Problem - Reproduce the data below verbatim, leaving out the pictures.

Records for processing -
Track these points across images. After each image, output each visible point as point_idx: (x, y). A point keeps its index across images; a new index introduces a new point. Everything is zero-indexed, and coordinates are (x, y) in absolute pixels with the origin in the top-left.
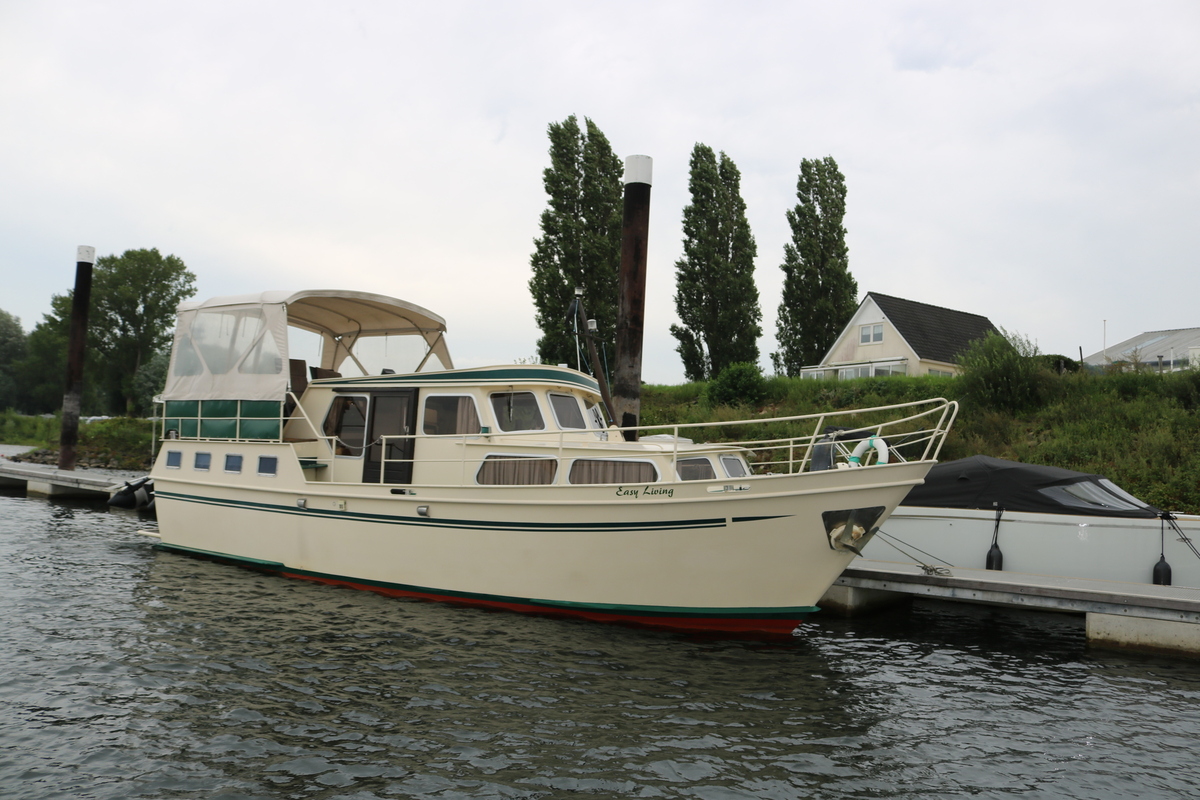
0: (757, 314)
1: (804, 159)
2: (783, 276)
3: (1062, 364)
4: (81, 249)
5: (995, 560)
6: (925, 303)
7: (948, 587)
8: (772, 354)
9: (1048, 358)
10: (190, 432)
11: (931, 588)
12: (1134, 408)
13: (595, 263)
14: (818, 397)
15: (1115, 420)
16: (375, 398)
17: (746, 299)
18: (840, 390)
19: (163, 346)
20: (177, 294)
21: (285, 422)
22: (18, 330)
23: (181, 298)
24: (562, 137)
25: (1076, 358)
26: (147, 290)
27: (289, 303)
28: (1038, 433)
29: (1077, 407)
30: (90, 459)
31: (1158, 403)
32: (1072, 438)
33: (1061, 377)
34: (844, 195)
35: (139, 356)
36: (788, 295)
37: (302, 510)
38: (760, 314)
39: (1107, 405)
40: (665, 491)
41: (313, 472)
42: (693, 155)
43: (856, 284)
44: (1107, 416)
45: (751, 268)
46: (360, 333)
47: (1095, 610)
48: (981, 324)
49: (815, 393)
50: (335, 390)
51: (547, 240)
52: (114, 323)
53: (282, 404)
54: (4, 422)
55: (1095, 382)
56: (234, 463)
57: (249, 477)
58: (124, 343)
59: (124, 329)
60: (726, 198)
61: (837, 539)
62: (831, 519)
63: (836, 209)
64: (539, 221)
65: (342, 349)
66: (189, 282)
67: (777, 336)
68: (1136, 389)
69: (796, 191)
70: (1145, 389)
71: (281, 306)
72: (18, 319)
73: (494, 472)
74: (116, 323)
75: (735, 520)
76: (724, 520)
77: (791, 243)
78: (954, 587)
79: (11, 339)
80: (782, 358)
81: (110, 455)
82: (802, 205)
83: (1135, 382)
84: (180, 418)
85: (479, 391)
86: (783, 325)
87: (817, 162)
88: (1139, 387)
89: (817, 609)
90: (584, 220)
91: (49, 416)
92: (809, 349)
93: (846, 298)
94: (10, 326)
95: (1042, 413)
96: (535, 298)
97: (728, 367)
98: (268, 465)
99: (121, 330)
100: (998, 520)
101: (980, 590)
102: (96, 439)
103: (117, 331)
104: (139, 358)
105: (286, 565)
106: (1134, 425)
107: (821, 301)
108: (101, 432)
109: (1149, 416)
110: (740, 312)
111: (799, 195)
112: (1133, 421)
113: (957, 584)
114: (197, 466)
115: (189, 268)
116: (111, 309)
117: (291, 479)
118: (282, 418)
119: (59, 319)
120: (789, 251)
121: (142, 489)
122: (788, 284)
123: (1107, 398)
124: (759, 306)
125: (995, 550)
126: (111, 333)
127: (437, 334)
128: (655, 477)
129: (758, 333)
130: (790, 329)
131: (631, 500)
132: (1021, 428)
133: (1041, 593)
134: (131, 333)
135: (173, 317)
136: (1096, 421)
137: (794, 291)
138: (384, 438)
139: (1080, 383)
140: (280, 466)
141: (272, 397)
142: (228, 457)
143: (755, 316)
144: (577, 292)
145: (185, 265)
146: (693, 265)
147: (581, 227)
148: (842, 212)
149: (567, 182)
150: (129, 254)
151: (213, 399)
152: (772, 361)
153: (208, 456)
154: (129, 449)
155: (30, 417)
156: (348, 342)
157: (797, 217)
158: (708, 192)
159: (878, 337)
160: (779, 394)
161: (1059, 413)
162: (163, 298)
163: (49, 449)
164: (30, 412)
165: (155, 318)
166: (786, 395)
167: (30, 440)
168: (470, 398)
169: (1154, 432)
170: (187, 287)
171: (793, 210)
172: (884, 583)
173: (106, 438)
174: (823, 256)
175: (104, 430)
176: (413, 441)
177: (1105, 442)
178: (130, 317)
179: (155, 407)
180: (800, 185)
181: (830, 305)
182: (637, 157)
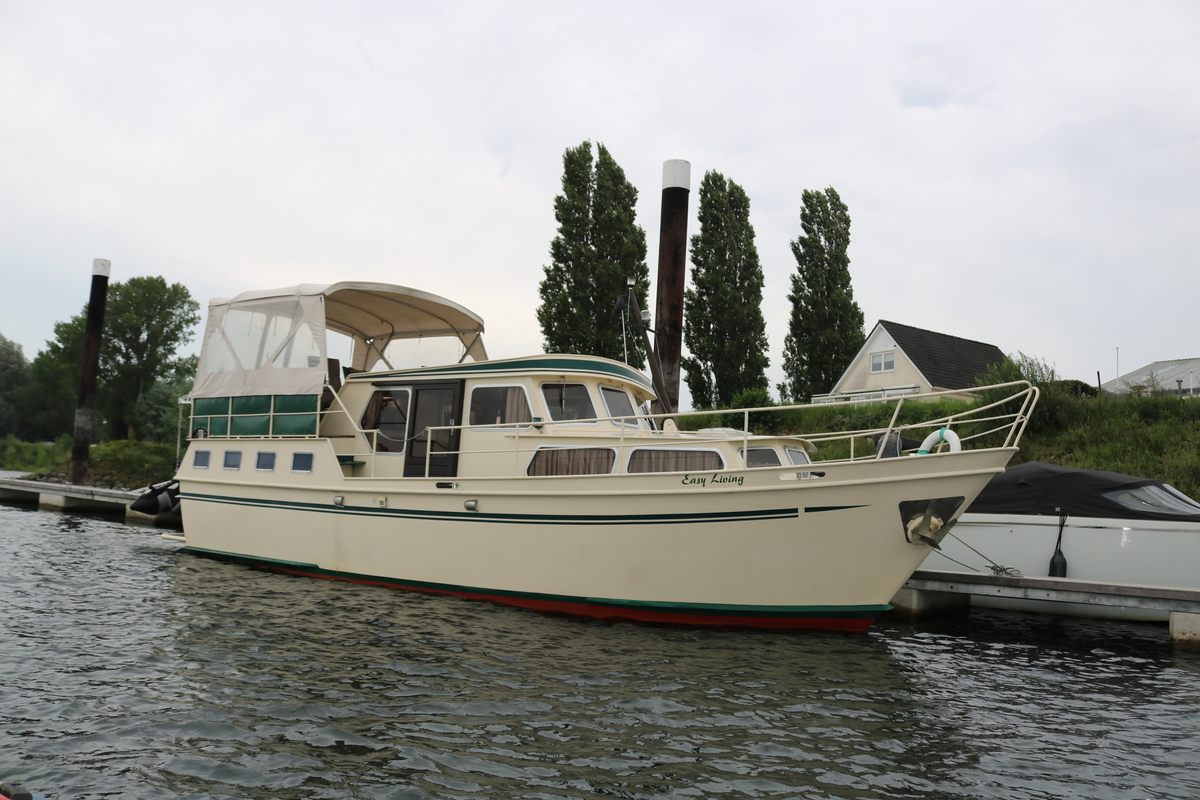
0: (764, 344)
1: (806, 191)
2: (790, 306)
3: (1080, 390)
4: (96, 262)
5: (1058, 566)
6: (936, 331)
7: (1020, 587)
8: (779, 385)
9: (1065, 383)
10: (220, 430)
11: (1001, 589)
12: (1157, 431)
13: (606, 291)
14: (833, 422)
15: (1138, 443)
16: (417, 391)
17: (754, 329)
18: (855, 416)
19: (166, 374)
20: (180, 322)
21: (322, 416)
22: (19, 356)
23: (184, 326)
24: (576, 163)
25: (1094, 384)
26: (150, 318)
27: (327, 294)
28: (1059, 457)
29: (1098, 431)
30: (96, 481)
31: (1181, 426)
32: (1095, 461)
33: (1080, 402)
34: (848, 226)
35: (142, 384)
36: (795, 326)
37: (339, 508)
38: (767, 344)
39: (1128, 429)
40: (735, 479)
41: (349, 469)
42: (703, 184)
43: (863, 314)
44: (1129, 439)
45: (759, 298)
46: (393, 335)
47: (1180, 609)
48: (991, 353)
49: (830, 419)
50: (374, 384)
51: (557, 268)
52: (118, 350)
53: (319, 397)
54: (5, 448)
55: (1115, 406)
56: (266, 461)
57: (283, 474)
58: (126, 370)
59: (127, 356)
60: (734, 227)
61: (915, 532)
62: (908, 510)
63: (841, 239)
64: (549, 248)
65: (373, 352)
66: (193, 310)
67: (783, 367)
68: (1158, 413)
69: (800, 221)
70: (1167, 413)
71: (319, 297)
72: (20, 347)
73: (546, 463)
74: (119, 350)
75: (808, 510)
76: (796, 510)
77: (797, 273)
78: (1026, 588)
79: (12, 366)
80: (789, 388)
81: (115, 478)
82: (806, 236)
83: (1156, 406)
84: (209, 416)
85: (530, 380)
86: (790, 356)
87: (818, 193)
88: (1161, 411)
89: (889, 608)
90: (593, 248)
91: (49, 444)
92: (815, 379)
93: (853, 328)
94: (12, 353)
95: (1064, 437)
96: (542, 326)
97: (741, 393)
98: (303, 462)
99: (123, 357)
100: (1062, 526)
101: (1054, 590)
102: (101, 461)
103: (121, 359)
104: (141, 386)
105: (321, 567)
106: (1158, 448)
107: (828, 331)
108: (106, 455)
109: (1172, 439)
110: (747, 342)
111: (803, 226)
112: (1157, 444)
113: (1030, 584)
114: (227, 465)
115: (194, 297)
116: (115, 336)
117: (326, 475)
118: (319, 412)
119: (61, 345)
120: (795, 281)
121: (165, 494)
122: (795, 314)
123: (1128, 422)
124: (766, 336)
125: (1058, 557)
126: (114, 360)
127: (474, 336)
128: (720, 464)
129: (765, 363)
130: (797, 360)
131: (698, 489)
132: (1042, 452)
133: (1120, 593)
134: (134, 361)
135: (176, 344)
136: (1119, 445)
137: (801, 321)
138: (429, 429)
139: (1100, 407)
140: (316, 463)
141: (309, 390)
142: (260, 454)
143: (762, 346)
144: (628, 283)
145: (190, 293)
146: (701, 294)
147: (590, 256)
148: (847, 242)
149: (578, 209)
150: (134, 282)
151: (245, 395)
152: (779, 392)
153: (239, 454)
154: (134, 472)
155: (31, 444)
156: (379, 344)
157: (801, 247)
158: (717, 221)
159: (890, 365)
160: (793, 420)
161: (1081, 437)
162: (167, 326)
163: (54, 471)
164: (31, 440)
165: (158, 346)
166: (800, 421)
167: (31, 467)
168: (520, 388)
169: (1179, 454)
170: (191, 315)
171: (796, 241)
172: (951, 584)
173: (111, 461)
174: (828, 287)
175: (109, 452)
176: (458, 432)
177: (1129, 465)
178: (133, 343)
179: (181, 409)
180: (804, 216)
181: (837, 336)
182: (676, 161)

Answer to the exercise -
Track these points across images. After each image, output each visible point as point_idx: (x, y). A point keeps its index across images; a new index introduces a new point. Everything is zero-indexed, and coordinates are (x, y) in absolute pixels with the origin in the top-left.
0: (757, 314)
1: (804, 159)
2: (783, 276)
3: (1062, 364)
4: (81, 249)
5: (995, 560)
6: (925, 303)
7: (948, 587)
8: (772, 354)
9: (1048, 358)
10: (190, 432)
11: (931, 588)
12: (1134, 408)
13: (595, 263)
14: (818, 397)
15: (1115, 420)
16: (375, 398)
17: (746, 299)
18: (840, 390)
19: (163, 346)
20: (177, 294)
21: (285, 422)
22: (18, 330)
23: (181, 298)
24: (562, 137)
25: (1076, 358)
26: (147, 290)
27: (289, 303)
28: (1038, 433)
29: (1077, 407)
30: (90, 459)
31: (1158, 403)
32: (1072, 438)
33: (1061, 377)
34: (844, 195)
35: (139, 356)
36: (788, 295)
37: (302, 510)
38: (760, 314)
39: (1107, 405)
40: (665, 491)
41: (313, 472)
42: (693, 155)
43: (856, 284)
44: (1107, 416)
45: (751, 268)
46: (360, 333)
47: (1095, 610)
48: (981, 324)
49: (815, 393)
50: (335, 390)
51: (547, 240)
52: (114, 323)
53: (282, 404)
54: (4, 422)
55: (1095, 382)
56: (234, 463)
57: (249, 477)
58: (124, 343)
59: (124, 329)
60: (726, 198)
61: (837, 539)
62: (831, 519)
63: (836, 209)
64: (539, 221)
65: (342, 349)
66: (189, 282)
67: (777, 336)
68: (1136, 389)
69: (796, 191)
70: (1145, 389)
71: (281, 306)
72: (18, 319)
73: (494, 472)
74: (116, 323)
75: (735, 520)
76: (724, 520)
77: (791, 243)
78: (954, 587)
79: (11, 339)
80: (782, 358)
81: (110, 455)
82: (802, 205)
83: (1135, 382)
84: (180, 418)
85: (479, 391)
86: (783, 325)
87: (817, 162)
88: (1139, 387)
89: (817, 609)
90: (584, 220)
91: (49, 416)
92: (809, 349)
93: (846, 298)
94: (10, 326)
95: (1042, 413)
96: (535, 298)
97: (728, 367)
98: (268, 465)
99: (121, 330)
100: (998, 520)
101: (980, 590)
102: (96, 439)
103: (117, 331)
104: (139, 358)
105: (286, 565)
106: (1134, 425)
107: (821, 301)
108: (101, 432)
109: (1149, 416)
110: (740, 312)
111: (799, 195)
112: (1133, 421)
113: (957, 584)
114: (197, 466)
115: (189, 268)
116: (111, 309)
117: (291, 479)
118: (282, 418)
119: (59, 319)
120: (789, 251)
121: (142, 489)
122: (788, 284)
123: (1107, 398)
124: (759, 306)
125: (995, 550)
126: (111, 333)
127: (437, 334)
128: (655, 477)
129: (758, 333)
130: (790, 329)
131: (631, 500)
132: (1021, 428)
133: (1041, 593)
134: (131, 333)
135: (173, 317)
136: (1096, 421)
137: (794, 291)
138: (384, 438)
139: (1080, 383)
140: (280, 466)
141: (272, 397)
142: (228, 457)
143: (755, 316)
144: (577, 292)
145: (185, 265)
146: (693, 265)
147: (581, 227)
148: (842, 212)
149: (567, 182)
150: (129, 254)
151: (213, 399)
152: (772, 361)
153: (208, 456)
154: (129, 449)
155: (30, 417)
156: (348, 342)
157: (797, 217)
158: (708, 192)
159: (878, 337)
160: (779, 394)
161: (1059, 413)
162: (163, 298)
163: (49, 449)
164: (30, 412)
165: (155, 318)
166: (786, 395)
167: (30, 440)
168: (470, 398)
169: (1154, 432)
170: (187, 287)
171: (793, 210)
172: (884, 583)
173: (106, 438)
174: (823, 256)
175: (104, 430)
176: (413, 441)
177: (1105, 442)
178: (130, 317)
179: (155, 407)
180: (800, 185)
181: (830, 305)
182: (637, 157)
0: (764, 344)
1: (806, 191)
2: (790, 306)
3: (1080, 390)
4: (96, 262)
5: (1058, 566)
6: (936, 331)
7: (1020, 587)
8: (779, 385)
9: (1065, 383)
10: (220, 430)
11: (1001, 589)
12: (1157, 431)
13: (606, 291)
14: (833, 422)
15: (1138, 443)
16: (417, 391)
17: (754, 329)
18: (855, 416)
19: (166, 374)
20: (180, 322)
21: (322, 416)
22: (19, 356)
23: (184, 326)
24: (576, 163)
25: (1094, 384)
26: (150, 318)
27: (327, 294)
28: (1059, 457)
29: (1098, 431)
30: (96, 481)
31: (1181, 426)
32: (1095, 461)
33: (1080, 402)
34: (848, 226)
35: (142, 384)
36: (795, 326)
37: (339, 508)
38: (767, 344)
39: (1128, 429)
40: (735, 479)
41: (349, 469)
42: (703, 184)
43: (863, 314)
44: (1129, 439)
45: (759, 298)
46: (393, 335)
47: (1180, 609)
48: (991, 353)
49: (830, 419)
50: (374, 384)
51: (557, 268)
52: (118, 350)
53: (319, 397)
54: (5, 448)
55: (1115, 406)
56: (266, 461)
57: (283, 474)
58: (126, 370)
59: (127, 356)
60: (734, 227)
61: (915, 532)
62: (908, 510)
63: (841, 239)
64: (549, 248)
65: (373, 352)
66: (193, 310)
67: (783, 367)
68: (1158, 413)
69: (800, 221)
70: (1167, 413)
71: (319, 297)
72: (20, 347)
73: (546, 463)
74: (119, 350)
75: (808, 510)
76: (796, 510)
77: (797, 273)
78: (1026, 588)
79: (12, 366)
80: (789, 388)
81: (115, 478)
82: (806, 236)
83: (1156, 406)
84: (209, 416)
85: (530, 380)
86: (790, 356)
87: (818, 193)
88: (1161, 411)
89: (889, 608)
90: (593, 248)
91: (49, 444)
92: (815, 379)
93: (853, 328)
94: (12, 353)
95: (1064, 437)
96: (542, 326)
97: (741, 393)
98: (303, 462)
99: (123, 357)
100: (1062, 526)
101: (1054, 590)
102: (101, 461)
103: (121, 359)
104: (141, 386)
105: (321, 567)
106: (1158, 448)
107: (828, 331)
108: (106, 455)
109: (1172, 439)
110: (747, 342)
111: (803, 226)
112: (1157, 444)
113: (1030, 584)
114: (227, 465)
115: (194, 297)
116: (115, 336)
117: (326, 475)
118: (319, 412)
119: (61, 345)
120: (795, 281)
121: (165, 494)
122: (795, 314)
123: (1128, 422)
124: (766, 336)
125: (1058, 557)
126: (114, 360)
127: (474, 336)
128: (720, 464)
129: (765, 363)
130: (797, 360)
131: (698, 489)
132: (1042, 452)
133: (1120, 593)
134: (134, 361)
135: (176, 344)
136: (1119, 445)
137: (801, 321)
138: (429, 429)
139: (1100, 407)
140: (316, 463)
141: (309, 390)
142: (260, 454)
143: (762, 346)
144: (628, 283)
145: (190, 293)
146: (701, 294)
147: (590, 256)
148: (847, 242)
149: (578, 209)
150: (134, 282)
151: (245, 395)
152: (779, 392)
153: (239, 454)
154: (134, 472)
155: (31, 444)
156: (379, 344)
157: (801, 247)
158: (717, 221)
159: (890, 365)
160: (793, 420)
161: (1081, 437)
162: (167, 326)
163: (54, 471)
164: (31, 440)
165: (158, 346)
166: (800, 421)
167: (31, 467)
168: (520, 388)
169: (1179, 454)
170: (191, 315)
171: (796, 241)
172: (951, 584)
173: (111, 461)
174: (828, 287)
175: (109, 452)
176: (458, 432)
177: (1129, 465)
178: (133, 343)
179: (181, 409)
180: (804, 216)
181: (837, 336)
182: (676, 161)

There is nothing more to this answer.